Rewrite the lines from the one containing "Using C and C++" through the one containing "https://www.youtube.com/watch?v=B31LgI4Y4DQ", putting "Complete Course" in place of "Full Course" and keeping everything else the same. Return only those lines.

▬▬▬▬▬▬

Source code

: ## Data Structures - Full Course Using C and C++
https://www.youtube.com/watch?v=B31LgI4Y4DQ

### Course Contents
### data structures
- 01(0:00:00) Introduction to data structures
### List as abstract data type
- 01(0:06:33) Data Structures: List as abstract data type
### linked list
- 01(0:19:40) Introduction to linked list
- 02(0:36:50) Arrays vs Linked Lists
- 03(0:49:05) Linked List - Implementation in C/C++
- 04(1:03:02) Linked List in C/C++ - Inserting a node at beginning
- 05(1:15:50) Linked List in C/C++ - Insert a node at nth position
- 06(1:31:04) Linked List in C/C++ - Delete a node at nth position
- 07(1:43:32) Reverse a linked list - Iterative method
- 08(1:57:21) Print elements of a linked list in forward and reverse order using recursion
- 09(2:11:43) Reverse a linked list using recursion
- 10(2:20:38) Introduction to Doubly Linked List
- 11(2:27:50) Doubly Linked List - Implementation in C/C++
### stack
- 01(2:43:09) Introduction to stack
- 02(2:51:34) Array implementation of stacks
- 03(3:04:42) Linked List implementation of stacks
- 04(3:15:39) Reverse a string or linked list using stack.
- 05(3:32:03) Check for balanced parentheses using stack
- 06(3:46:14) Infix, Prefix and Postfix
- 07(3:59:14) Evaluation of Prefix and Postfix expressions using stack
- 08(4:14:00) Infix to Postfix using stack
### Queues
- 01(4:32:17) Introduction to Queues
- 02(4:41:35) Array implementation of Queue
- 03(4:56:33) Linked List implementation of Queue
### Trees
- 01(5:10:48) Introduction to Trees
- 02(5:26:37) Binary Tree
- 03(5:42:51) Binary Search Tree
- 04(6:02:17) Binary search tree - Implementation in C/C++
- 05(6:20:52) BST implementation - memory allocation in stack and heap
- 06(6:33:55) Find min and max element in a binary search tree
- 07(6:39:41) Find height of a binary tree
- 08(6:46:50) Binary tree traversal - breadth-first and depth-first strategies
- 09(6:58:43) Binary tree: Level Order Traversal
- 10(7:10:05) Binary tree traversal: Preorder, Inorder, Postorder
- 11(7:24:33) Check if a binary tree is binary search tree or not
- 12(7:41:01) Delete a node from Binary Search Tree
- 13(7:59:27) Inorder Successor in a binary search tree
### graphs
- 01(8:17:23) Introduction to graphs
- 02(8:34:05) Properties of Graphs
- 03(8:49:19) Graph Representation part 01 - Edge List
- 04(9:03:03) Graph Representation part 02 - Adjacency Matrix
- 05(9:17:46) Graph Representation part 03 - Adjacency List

▬▬▬▬▬▬

REPLY TO THE EXERCISE.
: ## Data Structures - Complete Course Using C and C++
https://www.youtube.com/watch?v=B31LgI4Y4DQ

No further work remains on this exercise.